TEXT FOR ANALYSIS |
####

Holiday – by M. Rickert

I’m due to start below another of my gradual real-time reviews, turning leitmotifs into a gestalt.

And it is of the 164 page hardback book entitled ‘HOLIDAY’ by M. Rickert: Golden Gryphon Press 2010.

There is no guarantee how long it will take to complete this review, whether days or years.

CAVEAT: Spoilers are not intended but there may be inadvertent ones. You may wish (i) to take that risk and read my review before or during your own reading of the book, or (ii) to wait until you have finished reading it. In either case, I hope it gives a useful or interesting perspective.

All my real-time reviews are linked from here: http://dflewisreviews.wordpress.com/

In common with my normal practice, I shall be giving my real-time impressions of the stories in this book, without first reading the book’s introduction or knowing anything about the book at all other than it was recommended to me by people I trust.

Holiday

“I’m a writer. I notice these things.”

####

DATASET EXTRACT |

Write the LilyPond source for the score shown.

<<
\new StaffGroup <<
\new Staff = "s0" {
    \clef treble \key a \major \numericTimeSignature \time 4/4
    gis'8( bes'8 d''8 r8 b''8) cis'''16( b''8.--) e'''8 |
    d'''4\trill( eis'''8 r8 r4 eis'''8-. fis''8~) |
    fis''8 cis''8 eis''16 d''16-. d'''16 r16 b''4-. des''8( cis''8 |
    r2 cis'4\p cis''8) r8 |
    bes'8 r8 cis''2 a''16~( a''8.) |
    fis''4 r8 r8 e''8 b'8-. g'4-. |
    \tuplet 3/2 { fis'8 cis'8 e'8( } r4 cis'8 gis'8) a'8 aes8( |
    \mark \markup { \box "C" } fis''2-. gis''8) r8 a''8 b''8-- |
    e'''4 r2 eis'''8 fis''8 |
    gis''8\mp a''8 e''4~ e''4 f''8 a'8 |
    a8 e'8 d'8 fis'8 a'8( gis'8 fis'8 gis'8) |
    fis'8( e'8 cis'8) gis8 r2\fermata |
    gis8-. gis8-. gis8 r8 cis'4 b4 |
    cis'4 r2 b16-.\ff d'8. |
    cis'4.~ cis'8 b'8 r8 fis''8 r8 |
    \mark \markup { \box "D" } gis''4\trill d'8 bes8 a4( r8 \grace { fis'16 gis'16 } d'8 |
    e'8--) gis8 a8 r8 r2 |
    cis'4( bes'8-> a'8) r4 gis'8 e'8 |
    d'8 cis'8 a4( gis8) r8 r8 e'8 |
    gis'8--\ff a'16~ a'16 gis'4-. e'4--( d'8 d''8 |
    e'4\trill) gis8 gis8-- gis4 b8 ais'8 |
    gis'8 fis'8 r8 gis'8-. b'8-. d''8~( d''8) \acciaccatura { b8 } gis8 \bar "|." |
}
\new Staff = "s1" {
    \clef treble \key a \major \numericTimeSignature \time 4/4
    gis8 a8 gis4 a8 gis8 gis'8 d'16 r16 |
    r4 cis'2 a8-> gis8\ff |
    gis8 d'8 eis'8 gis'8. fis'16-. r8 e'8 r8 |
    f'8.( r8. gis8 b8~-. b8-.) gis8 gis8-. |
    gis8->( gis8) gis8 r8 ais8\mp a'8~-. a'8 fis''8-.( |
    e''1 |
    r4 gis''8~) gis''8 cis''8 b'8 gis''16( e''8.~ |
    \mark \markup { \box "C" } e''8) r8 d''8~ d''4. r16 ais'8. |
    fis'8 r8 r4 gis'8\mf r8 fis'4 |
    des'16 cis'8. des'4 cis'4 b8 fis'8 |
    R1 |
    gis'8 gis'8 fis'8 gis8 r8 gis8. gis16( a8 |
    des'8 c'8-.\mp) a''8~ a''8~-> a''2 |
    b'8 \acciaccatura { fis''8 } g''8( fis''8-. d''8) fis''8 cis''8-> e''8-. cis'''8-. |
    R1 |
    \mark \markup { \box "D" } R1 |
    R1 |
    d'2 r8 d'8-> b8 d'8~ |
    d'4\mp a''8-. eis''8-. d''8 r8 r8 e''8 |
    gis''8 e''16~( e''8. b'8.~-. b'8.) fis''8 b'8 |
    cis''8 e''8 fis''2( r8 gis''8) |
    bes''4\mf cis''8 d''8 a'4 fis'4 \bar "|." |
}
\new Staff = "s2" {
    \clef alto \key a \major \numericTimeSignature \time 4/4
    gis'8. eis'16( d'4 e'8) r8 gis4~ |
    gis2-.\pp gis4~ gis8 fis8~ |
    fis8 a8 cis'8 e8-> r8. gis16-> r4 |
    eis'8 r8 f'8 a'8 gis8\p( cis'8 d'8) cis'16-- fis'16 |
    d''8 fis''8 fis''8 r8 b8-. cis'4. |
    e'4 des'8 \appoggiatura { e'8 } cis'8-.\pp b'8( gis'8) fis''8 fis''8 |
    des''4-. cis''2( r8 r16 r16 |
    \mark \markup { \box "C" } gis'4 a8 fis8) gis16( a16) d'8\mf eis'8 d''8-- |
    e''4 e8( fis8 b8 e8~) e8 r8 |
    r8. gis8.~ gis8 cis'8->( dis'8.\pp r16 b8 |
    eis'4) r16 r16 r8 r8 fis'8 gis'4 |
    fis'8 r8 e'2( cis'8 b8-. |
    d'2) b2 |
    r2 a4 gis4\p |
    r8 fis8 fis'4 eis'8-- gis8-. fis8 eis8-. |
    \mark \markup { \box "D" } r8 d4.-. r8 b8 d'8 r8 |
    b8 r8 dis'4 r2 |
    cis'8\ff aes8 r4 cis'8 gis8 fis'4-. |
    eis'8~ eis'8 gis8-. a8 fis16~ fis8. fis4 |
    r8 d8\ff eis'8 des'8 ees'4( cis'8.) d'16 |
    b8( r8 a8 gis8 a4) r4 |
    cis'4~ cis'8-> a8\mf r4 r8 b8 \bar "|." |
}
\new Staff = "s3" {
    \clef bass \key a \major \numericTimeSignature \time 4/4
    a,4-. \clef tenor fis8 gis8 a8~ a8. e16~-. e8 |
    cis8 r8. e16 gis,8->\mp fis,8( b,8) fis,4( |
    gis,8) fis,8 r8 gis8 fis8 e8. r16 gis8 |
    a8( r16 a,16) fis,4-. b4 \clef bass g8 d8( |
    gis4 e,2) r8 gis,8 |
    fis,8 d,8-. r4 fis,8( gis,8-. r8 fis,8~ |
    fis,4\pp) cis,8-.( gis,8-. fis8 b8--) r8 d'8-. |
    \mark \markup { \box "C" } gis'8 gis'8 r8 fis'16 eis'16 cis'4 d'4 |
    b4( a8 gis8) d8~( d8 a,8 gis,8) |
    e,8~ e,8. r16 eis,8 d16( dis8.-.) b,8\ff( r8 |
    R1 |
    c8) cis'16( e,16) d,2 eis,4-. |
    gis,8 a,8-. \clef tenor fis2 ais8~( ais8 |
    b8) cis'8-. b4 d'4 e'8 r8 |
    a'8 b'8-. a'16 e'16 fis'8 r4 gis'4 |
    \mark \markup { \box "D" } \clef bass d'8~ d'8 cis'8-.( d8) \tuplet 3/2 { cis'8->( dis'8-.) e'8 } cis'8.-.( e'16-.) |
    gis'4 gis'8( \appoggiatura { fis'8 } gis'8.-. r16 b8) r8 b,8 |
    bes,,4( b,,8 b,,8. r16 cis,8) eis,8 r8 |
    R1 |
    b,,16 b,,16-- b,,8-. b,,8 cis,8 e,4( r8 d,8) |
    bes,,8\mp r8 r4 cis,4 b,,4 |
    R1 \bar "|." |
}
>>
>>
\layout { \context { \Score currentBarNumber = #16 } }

####

Answer these questions about the Holiday review:
1. How many pages does the hardback book have, and which press published it?
2. How long might the review take to complete?
3. Which part of the book will the reviewer not read before giving impressions of the stories?

1. 164 pages; Golden Gryphon Press (2010).
2. There is no guarantee: it could take days or years.
3. The book's introduction.